The initial motion to pass is withdrawn and a motion is made to give further time
For the first time in history, as far as Councilor Freda knows...the councilors successfully manipulated the outcome of the petition and now the deciding vote on whether or not this petition ultimately passes is in the hands of Councilor Lanciani who was not present at the meeting due to unknown circumstances.
Am I the only one who thinks this is funny? These are the people elected to represent us as citizens...
So for now the fate of the Day Spa is hanging in the balance. How many phone calls and emails are there going to pass between the councilors over the next two weeks about this petition creating a violation of the open meeting laws?
For the record, I am against this petition passing because of the simple reason that it sets bad precedent. I don't care about a day spa opening up next door to my house but I do care about the next business that wants to open up on the other side of me since there is already a day spa on my street...
Does this type of thing happen anywhere else or just in Leominster?
Monday, June 4, 2007
What does the future hold for the plastic pink flamingo? If you didn't have one in your front lawn growing up, you surely had a neighbor that had six of them on their front lawn. They first appeared on the scene in 1957, dissapeared in the 70's, made a reappearance in the 80's, and now are on the verge of dissapearing from the world's front lawn forever.
Did you know that as of November 1, 2006 the original manufacturer of the plastic pink flamingo has stopped manufacturing these iconic lawn ornaments?
Did you know they had been manufactured in Leominster, MA for nearly half a century until the plant shut off the molding machines for the last time and shut their doors just about 7 months ago? I know this because I live in Leominster. It's been a sad few months since their closing but we'll all pull together and move on, I promise you that.
Don Featherstone, a young artist, was hired by Union Plastics in Leominster to redesign their two dimensional lawn ornaments into a three dimensional version. His first project was a plastic duck but his fame came when he redesigned the pink flamingo into a three dimensional masterpiece. Little did he know his simple design with the yellow beak and black tip would turn into such a symbol of suburbia and americana with movie features like 1972's Pink Flamingos, websites, fan clubs (maybe not fan clubs but you get the point)...by the way you know it's an original Flamingo by the Don Featherstone signature under the tail. If you don't see that, just turn and run!!!

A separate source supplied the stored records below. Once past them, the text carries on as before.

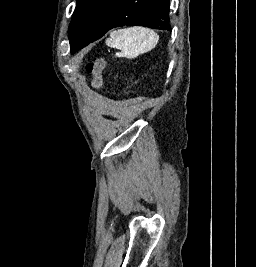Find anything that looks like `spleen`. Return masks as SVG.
Returning <instances> with one entry per match:
<instances>
[{
	"label": "spleen",
	"instance_id": "3e777b00",
	"mask_svg": "<svg viewBox=\"0 0 256 267\" xmlns=\"http://www.w3.org/2000/svg\"><path fill=\"white\" fill-rule=\"evenodd\" d=\"M159 40L158 34L150 28H124V30H114L110 38H107L106 44L109 48L121 50L117 56L123 58H137L140 54L150 52L157 46Z\"/></svg>",
	"mask_w": 256,
	"mask_h": 267
}]
</instances>
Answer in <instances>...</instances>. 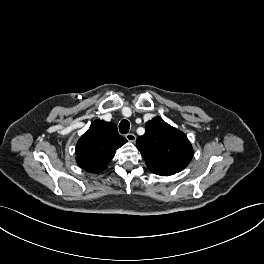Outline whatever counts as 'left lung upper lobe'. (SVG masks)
Returning a JSON list of instances; mask_svg holds the SVG:
<instances>
[{"instance_id":"1","label":"left lung upper lobe","mask_w":264,"mask_h":264,"mask_svg":"<svg viewBox=\"0 0 264 264\" xmlns=\"http://www.w3.org/2000/svg\"><path fill=\"white\" fill-rule=\"evenodd\" d=\"M136 146L150 171L180 172L191 161L193 149L186 135L160 117L148 121Z\"/></svg>"}]
</instances>
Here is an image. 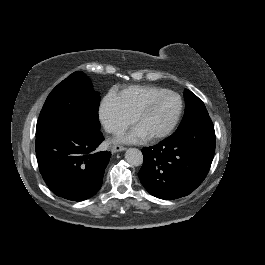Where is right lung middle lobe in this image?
Masks as SVG:
<instances>
[{"mask_svg":"<svg viewBox=\"0 0 265 265\" xmlns=\"http://www.w3.org/2000/svg\"><path fill=\"white\" fill-rule=\"evenodd\" d=\"M100 94L90 79L76 71L59 83L48 95L40 112L36 133L57 121H78L100 129Z\"/></svg>","mask_w":265,"mask_h":265,"instance_id":"dd1d6c3e","label":"right lung middle lobe"}]
</instances>
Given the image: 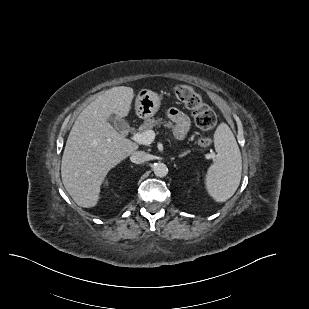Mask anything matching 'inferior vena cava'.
<instances>
[{
  "label": "inferior vena cava",
  "mask_w": 309,
  "mask_h": 309,
  "mask_svg": "<svg viewBox=\"0 0 309 309\" xmlns=\"http://www.w3.org/2000/svg\"><path fill=\"white\" fill-rule=\"evenodd\" d=\"M130 160L133 163L141 164L149 160V154L145 151H134L130 156Z\"/></svg>",
  "instance_id": "obj_1"
}]
</instances>
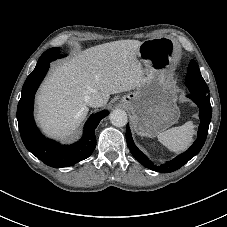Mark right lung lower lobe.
Listing matches in <instances>:
<instances>
[{"instance_id":"right-lung-lower-lobe-1","label":"right lung lower lobe","mask_w":227,"mask_h":227,"mask_svg":"<svg viewBox=\"0 0 227 227\" xmlns=\"http://www.w3.org/2000/svg\"><path fill=\"white\" fill-rule=\"evenodd\" d=\"M49 63H43L28 76L17 108L20 135L25 147L46 165L59 168L72 166L88 158L96 147L95 129L109 112L101 111L90 117L84 127L82 139L72 145H60L45 138L33 119L34 95L45 77Z\"/></svg>"}]
</instances>
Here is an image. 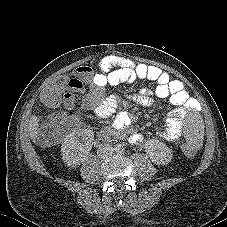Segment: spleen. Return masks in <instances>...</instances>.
Masks as SVG:
<instances>
[{"instance_id": "1", "label": "spleen", "mask_w": 227, "mask_h": 227, "mask_svg": "<svg viewBox=\"0 0 227 227\" xmlns=\"http://www.w3.org/2000/svg\"><path fill=\"white\" fill-rule=\"evenodd\" d=\"M185 139L192 146H199L206 139L205 120L198 113H191L184 120Z\"/></svg>"}]
</instances>
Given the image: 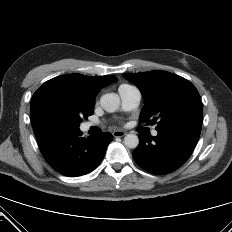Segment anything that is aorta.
<instances>
[{
    "instance_id": "1",
    "label": "aorta",
    "mask_w": 232,
    "mask_h": 232,
    "mask_svg": "<svg viewBox=\"0 0 232 232\" xmlns=\"http://www.w3.org/2000/svg\"><path fill=\"white\" fill-rule=\"evenodd\" d=\"M101 107L109 112L113 113L118 110L120 106V98L116 93H107L100 98ZM139 144V138L135 134H127L124 137V145L128 148L134 149Z\"/></svg>"
}]
</instances>
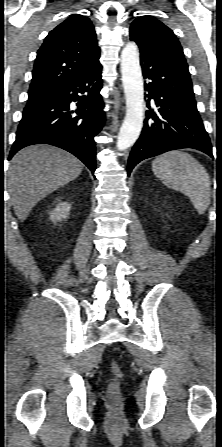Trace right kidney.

Back in the seventies cities and towns across America started banning the tacky treasures and as a result of these bans, Union Plastics (later became Union Products) started manufacturing a blue version of the flamingo. Cities and towns caught on and actually expanded their ban to include flamingos of all colors...to think about the amount of time and taxpayer dollars that were actually spent back then on this legislatioin is amazing!!!
What does this have to do with real estate you ask???
And what does this have to do with commercial real estate???
Well it just so happens that the plant where these plastic pieces of American history will be sold at public auction on June 22nd. The former Union Products facility at 511 Lancaster St, Leominster MA sits on over 8 acres of prime commercial land. Sure the price tag will be close to $2M but the development possibilities for this site are endless.
Unfortunately, the molds were sold to a company from New York that intends to resume manufacturing so if your thoughts were to bring this flourescent phenomenon back you're outof luck. I do have to say it just won't be the same when these blow mold beauties start coming off of a different assembly line than that of their original place of origin.
Fear not...you can still find these legends of lawn decoration on Ebay and several other online shopping sites but remember to always ask if the flamingo you are purchasing features the Don Featherstone signature under the tail.